Is is possible to calculate the expected value for a continuous variable using the sum of discrete distribution?

171 Views Asked by At

I would like to know if it is possible to calculate the expected value for a continuous random variable as:

$ \mathop{\mathbb{E}}(x)=\int xf(x)d(x)=\frac{1}{N}\sum_{i=1}^{N}X_{i} $

If that is true, how can we convert the integral to the sum? Also, is the sum part $\frac{1}{N}\sum_{i=1}^{N}X_{i}$ used to calculate the discrete uniform distribution?

1

There are 1 best solutions below

0
On

I think you are asking if it is possible to estimate the mean of a continuous distribution by taking the sample mean of a large sample (of size $N$) from that distribution. If so, the answer is Yes, but be aware that the result is an estimate and that the error of the estimate depends on the sample size $N$ (typically, smaller error for larger $N$). Here are some examples in which we sample at random from a few known distributions. (Sampling done using R statistical software.)

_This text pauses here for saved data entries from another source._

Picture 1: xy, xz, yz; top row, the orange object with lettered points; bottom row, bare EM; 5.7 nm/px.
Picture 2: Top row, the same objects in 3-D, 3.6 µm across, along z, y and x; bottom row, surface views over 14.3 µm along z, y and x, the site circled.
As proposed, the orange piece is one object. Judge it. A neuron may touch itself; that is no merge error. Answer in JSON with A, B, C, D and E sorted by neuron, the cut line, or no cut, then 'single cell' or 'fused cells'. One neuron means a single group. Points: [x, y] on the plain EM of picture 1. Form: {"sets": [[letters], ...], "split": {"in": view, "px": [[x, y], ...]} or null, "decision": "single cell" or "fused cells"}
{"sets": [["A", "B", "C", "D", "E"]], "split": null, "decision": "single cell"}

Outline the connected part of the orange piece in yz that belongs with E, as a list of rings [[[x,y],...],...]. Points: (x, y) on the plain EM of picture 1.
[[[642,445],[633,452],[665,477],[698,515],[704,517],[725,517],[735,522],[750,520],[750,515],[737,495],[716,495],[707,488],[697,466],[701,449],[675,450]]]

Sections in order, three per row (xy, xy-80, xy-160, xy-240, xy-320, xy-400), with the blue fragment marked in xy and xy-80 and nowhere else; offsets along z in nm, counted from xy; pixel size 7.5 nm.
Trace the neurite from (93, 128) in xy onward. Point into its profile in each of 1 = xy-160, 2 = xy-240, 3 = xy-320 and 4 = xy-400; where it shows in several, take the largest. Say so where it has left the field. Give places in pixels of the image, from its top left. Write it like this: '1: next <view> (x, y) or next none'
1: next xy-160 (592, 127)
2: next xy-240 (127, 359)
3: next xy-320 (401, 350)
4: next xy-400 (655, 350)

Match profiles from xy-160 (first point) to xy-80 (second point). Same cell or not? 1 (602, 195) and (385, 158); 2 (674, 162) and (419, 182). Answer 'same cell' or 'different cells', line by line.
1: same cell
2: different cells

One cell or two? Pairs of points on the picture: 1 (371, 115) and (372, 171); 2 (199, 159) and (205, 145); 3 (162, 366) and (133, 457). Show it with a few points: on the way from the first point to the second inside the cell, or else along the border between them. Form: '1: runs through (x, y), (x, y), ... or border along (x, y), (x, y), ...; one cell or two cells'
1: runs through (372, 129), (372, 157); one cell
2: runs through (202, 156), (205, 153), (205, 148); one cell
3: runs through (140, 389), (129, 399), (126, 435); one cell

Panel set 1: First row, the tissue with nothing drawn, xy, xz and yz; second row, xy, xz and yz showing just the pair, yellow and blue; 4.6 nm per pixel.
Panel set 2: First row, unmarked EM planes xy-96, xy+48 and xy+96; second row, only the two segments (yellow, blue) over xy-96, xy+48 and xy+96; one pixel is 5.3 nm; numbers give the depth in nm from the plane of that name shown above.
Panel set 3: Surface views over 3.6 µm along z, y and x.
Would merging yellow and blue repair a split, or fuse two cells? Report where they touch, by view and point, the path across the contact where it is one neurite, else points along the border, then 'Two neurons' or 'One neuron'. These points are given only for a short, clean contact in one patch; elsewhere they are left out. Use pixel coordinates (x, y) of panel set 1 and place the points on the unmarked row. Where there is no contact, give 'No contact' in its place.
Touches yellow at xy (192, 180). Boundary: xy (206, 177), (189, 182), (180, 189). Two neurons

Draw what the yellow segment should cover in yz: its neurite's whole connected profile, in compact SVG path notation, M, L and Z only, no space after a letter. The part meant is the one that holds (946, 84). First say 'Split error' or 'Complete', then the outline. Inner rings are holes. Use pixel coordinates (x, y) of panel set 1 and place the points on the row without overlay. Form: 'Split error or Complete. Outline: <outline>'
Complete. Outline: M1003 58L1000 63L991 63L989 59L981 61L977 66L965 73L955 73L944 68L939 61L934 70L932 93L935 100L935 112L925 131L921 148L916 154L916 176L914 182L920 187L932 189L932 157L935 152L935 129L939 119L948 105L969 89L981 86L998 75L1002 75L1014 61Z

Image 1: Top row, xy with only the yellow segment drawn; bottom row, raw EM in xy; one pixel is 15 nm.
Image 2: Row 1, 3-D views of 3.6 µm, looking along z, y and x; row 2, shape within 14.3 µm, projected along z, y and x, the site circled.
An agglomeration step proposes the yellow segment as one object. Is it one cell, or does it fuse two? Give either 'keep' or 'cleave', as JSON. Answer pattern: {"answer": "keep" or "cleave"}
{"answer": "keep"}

1) $N=50$ observations from the distributon $\mathsf{Norm}(\mu = 75,\, \sigma=3).$ The R statement rnorm samples at random from a specified normal population. You will get a somewhat different estimate each time you take a sample and find its mean. In 95% of runs the answer will be within

x = rnorm(50, 75, 3);  mean(x);  2*sd(x)/sqrt(50)
## 74.84001     # aprx E(X) = 75
## 0.7656806    # 95% margin of simulation error

2) $N = 5000$ observations from $\mathsf{Norm}(\mu = 75,\, \sigma=3).$

x = rnorm(5000, 75, 3);  mean(x);  2*sd(x)/sqrt(5000)
## 75.00454
## 0.08390667

3) $N = 1000$ observations from $\mathsf{Unif}(a = 50, b = 100).$ The mean of this population distribution is $\mu = 75.$

y = runif(1000, 50, 100);  mean(y);  2*sd(y)/sqrt(1000)
## 75.54673
## 0.900703

4) $N = 10^6$ observations from an exponential distribution with rate 1/5. This distribution has mean $\mu = 5.$

w = rexp(10^6, 1/5);  mean(w);  2*sd(w)/sqrt(10^6)
[1] 4.997817
[1] 0.00998948

5) $n = 10,000$ observations from the beta distribution with shape parameters $\alpha = 1.2$ and $\beta = 2.8.$ You can look in your text or read about the beta distribution on Wikipedia, if you have not encountered it yet. Its mean is $$\mu = \int_0^1 x\,\frac{\Gamma(\alpha + \beta)}{\Gamma(\alpha)+\Gamma(\beta)}\,x^{\alpha-1}(1-x)^{\beta-1}\,dx = \frac{\alpha}{\alpha+\beta} = 0.3.$$

v = rbeta(10000, 1.2, 2.8);  mean(v);  2*sd(v)/sqrt(10000)
[1] 0.3017991
[1] 0.004096549

Notes: (a) The Law of Large Numbers (LLN) guarantees that the mean of a sample converges 'in probability' to its population mean as $N \rightarrow \infty.$ By definition, that is $\lim_{N \rightarrow \infty}P(|\bar X - \mu| < \epsilon) = 0,$ for any $\epsilon > 0.$

(b) The margins of simulation error depend on the dispersion of the population and the sample size. For most non-normal distributions the same formula I have used in the examples above works because of the Central Limit Theorem (CLT).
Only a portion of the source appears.